MMA bagi sebagian orang, mungkin saja dianggap sebagai Madrasah yang ketat dalam sistem pembelajarannya, terutama pada aspek penilaian (evaluasi)-nya, yang lebih menitik beratkan pada segi kualitas (kemampuan siswa) berupa nilai murni, bukan kuantitas (nilai yang dibatasi Kriteria Ketuntasan Minimal/KKM).
Sedangkan bagi sebagian orang lain, MMA mungkin dianggap sebagai Madrasah yang longgar dan tidak ketat dalam menerapkan sistem pembelajarannya. Pandangan ini dibuktikan oleh kenyataan bahwa, siswa MMA ketika berangkat ke Madrasah tidak diwajibkan memakai sepatu, cukup memakai sandal saja (kecuali sandal jepit). Waktu Kegiatan Belajar Mengajar (KBM)-nya paling singkat dibandingkan Madrasah di sekitarnya. Masih banyak terjadi siswa yang datang terlambat, ketika disangsi, dianggap ringan sebab diterima bersama banyak teman. Ketika ada tunggakan pembayaran, Madrasah masih bersikap penuh toleran dan sebagainya. Belum lagi tidak banyak guru yang memberikan tugas berupa PR atau yang lain.
Suasana KBM di MMA memang terlihat santai, dalam artian suasana di kelas tidak dibikin tegang. Sampai-sampai ada yang tidur dan ketiduran. Bahkan kadang timbul suasana penuh canda antara guru dan siswa. Meski demikian, siswa tidak lantas bersikap tidak sopan terhadap guru. Tanpa membedakan guru mata pelajaran agama maupun umum. Semua diperlakukan sama oleh siswa.
Sikap demikian berbeda dengan dulu, dimana kesan bahwa guru mata pelajaran umum, terutama guru olahraga (saat ini tidak ada lagi pelajaran olahraga), selalu dipandang remeh oleh sebagian siswa. Hal ini terjadi kemungkinan pengaruh dari tingkat usia guru dan siswa yang tidak terpaut terlalu jauh, bahkan ada siswa yang usianya lebih tua daripada guru. Sehingga kurang adanya rasa segan dan takut, disamping mata pelajaran umum kurang dianggap penting saat itu. Ada ungkapan canda “wong ora dadi pitakon kubur ae kok...” (tidak jadi pertanyaan di alam kubur saja kok…). Sehingga sering terjadi pergantian guru pada mata pelajaran umum.

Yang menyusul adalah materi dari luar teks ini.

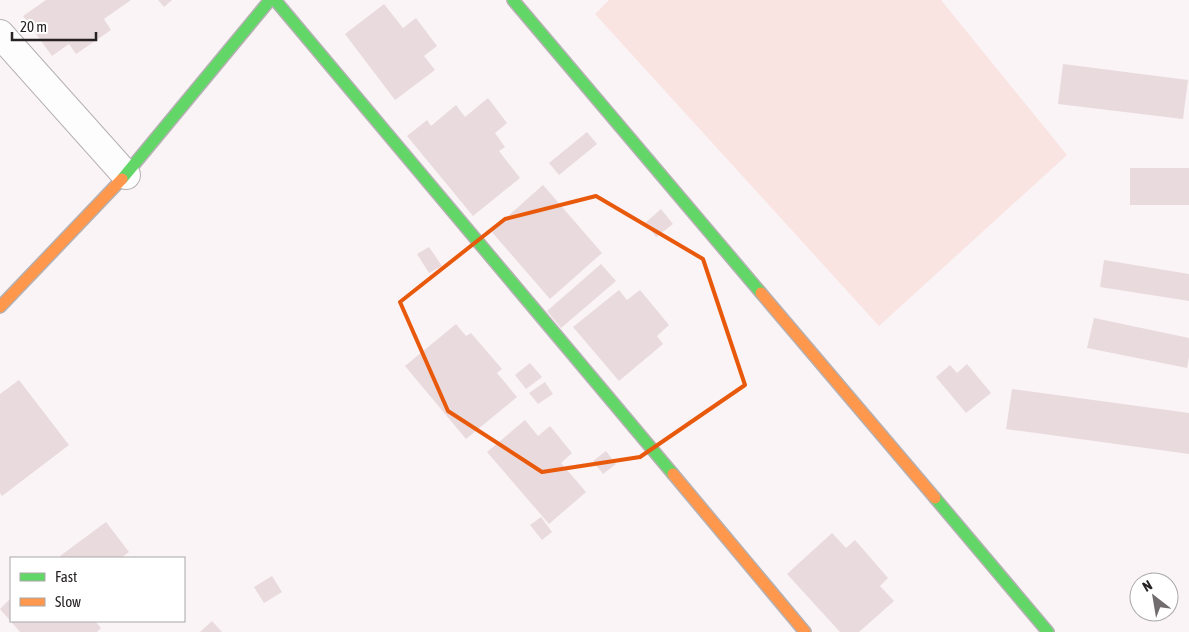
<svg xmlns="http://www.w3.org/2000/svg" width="1189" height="632" font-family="'Asap Condensed',sans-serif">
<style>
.green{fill:#f9e4e1}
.building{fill:#e9dadd}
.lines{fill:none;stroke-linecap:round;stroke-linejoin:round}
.street-casing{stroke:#b5b0b2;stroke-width:30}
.fast-casing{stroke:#b5b0b2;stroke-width:14}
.slow-casing{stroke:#b5b0b2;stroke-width:14}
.street{stroke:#fefdfe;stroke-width:28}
.fast{stroke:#63d668;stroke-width:11}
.slow{stroke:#ff974d;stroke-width:11}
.marked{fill:none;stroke:#e8590c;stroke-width:4;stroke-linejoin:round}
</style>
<rect width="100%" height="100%" fill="#faf4f7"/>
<path class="green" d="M 609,0 L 941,0 L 1067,155 L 879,326 L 595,14 Z"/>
<path class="building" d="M 46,0 L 131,0 L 104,19 L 111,30 L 76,54 L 69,44 L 52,56 L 23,16 Z
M 158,0 L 172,0 L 164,7 Z
M 384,4 L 403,28 L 416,18 L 437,46 L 424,56 L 435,70 L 395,100 L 345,34 Z
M 1063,64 L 1188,80 L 1183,119 L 1058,104 Z
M 488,98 L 507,123 L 495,133 L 505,147 L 499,151 L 520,178 L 473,216 L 407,136 L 427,120 L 431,126 L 456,105 L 465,117 Z
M 587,132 L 597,144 L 559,175 L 549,163 Z
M 1130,168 L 1189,168 L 1189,205 L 1130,205 Z
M 543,185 L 602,253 L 550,299 L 491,231 Z
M 661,209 L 673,224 L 656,237 L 645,223 Z
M 429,247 L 442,266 L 429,273 L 417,254 Z
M 1104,260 L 1189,274 L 1189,301 L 1100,287 Z
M 601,264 L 616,281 L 561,328 L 547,311 Z
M 619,290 L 627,300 L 640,290 L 669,325 L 657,336 L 663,344 L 619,381 L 573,327 Z
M 1094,318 L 1189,338 L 1189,357 L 1187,368 L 1087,348 Z
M 456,324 L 466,336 L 471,333 L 502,369 L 497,373 L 517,397 L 466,439 L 405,366 Z
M 530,363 L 542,377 L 526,389 L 515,375 Z
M 967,364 L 991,393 L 966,413 L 936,377 L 950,365 L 957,373 Z
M 19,380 L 69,445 L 2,496 L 0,493 L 0,394 Z
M 545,382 L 553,394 L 538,404 L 529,393 Z
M 1012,389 L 1189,413 L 1189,454 L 1006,429 Z
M 525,420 L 538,436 L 550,426 L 572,453 L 561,463 L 586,492 L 549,524 L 487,452 Z
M 606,451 L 616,464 L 603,474 L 593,461 Z
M 541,517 L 552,532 L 542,540 L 530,525 Z
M 106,522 L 129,552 L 121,558 L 62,558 L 60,556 Z
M 832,533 L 846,548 L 855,540 L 888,578 L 880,586 L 894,601 L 859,632 L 840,632 L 787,574 Z
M 272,576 L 282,592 L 264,603 L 254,587 Z
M 11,598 L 11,621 L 95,621 L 101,628 L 97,632 L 20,632 L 0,609 Z
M 212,621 L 222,632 L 200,632 Z"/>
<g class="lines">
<defs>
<path id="street" d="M 0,34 L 126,175"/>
<path id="fast" d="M 275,0 L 673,474
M 513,0 L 761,293
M 122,179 L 270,0
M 935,498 L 1048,632"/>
<path id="slow" d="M 761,293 L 935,498
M 0,307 L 122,179
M 673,474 L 805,632"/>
</defs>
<use href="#street" class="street-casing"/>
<use href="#fast" class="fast-casing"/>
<use href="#slow" class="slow-casing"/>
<use href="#street" class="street"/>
<use href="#fast" class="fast"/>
<use href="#slow" class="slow"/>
</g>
<path class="marked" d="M 596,196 L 703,259 L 745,385 L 640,457 L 542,472 L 448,411 L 400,302 L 505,219 Z"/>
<rect x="10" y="557" width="175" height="65" fill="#ffffff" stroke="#a9a7a8"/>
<rect x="20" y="573" width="25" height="8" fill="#63d668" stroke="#a9a7a8"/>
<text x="55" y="582" font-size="15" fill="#272325">Fast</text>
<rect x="20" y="598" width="25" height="8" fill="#ff974d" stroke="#a9a7a8"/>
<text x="55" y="607" font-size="15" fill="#272325">Slow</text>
<g transform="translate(1154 597) rotate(329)"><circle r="24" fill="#ffffff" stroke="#a9a7a8"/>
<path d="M0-4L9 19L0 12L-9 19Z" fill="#716c6e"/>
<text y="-8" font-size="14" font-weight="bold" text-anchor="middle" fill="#272325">N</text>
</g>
<path d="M12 32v8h84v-8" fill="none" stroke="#272325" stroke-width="2.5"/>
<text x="20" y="32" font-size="15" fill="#272325" stroke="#ffffff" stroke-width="4" paint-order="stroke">20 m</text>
</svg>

Pada aspek perekrutan siswanya, MMA lebih memilih sikap inklusif (umum), yakni menerima siswa dari berbagai latar belakang sekolah tanpa memandang dan mempertimbangkan aspek prestasi nilai dari calon siswa tersebut. Semua calon siswa harus memgikuti tes masuk, dan akan masuk di kelas sesuai dengan kemampuan. Sedangkan pada aspek evaluasi, sistem kenaikan kelas, maupun pelulusannya masih bersifat eksklusif (ketat dalam seleksi nilai dari hasil ujian siswa). Siswa yang tidak memenuhi nilai minimal yang telah ditentukan oleh Madrasah tidak bisa naik kelas atau tidak lulus. Bagi kelas 1-3 kenaikan kelas ditentukan oleh hafalan nadham Alfiyah Ibn Malik.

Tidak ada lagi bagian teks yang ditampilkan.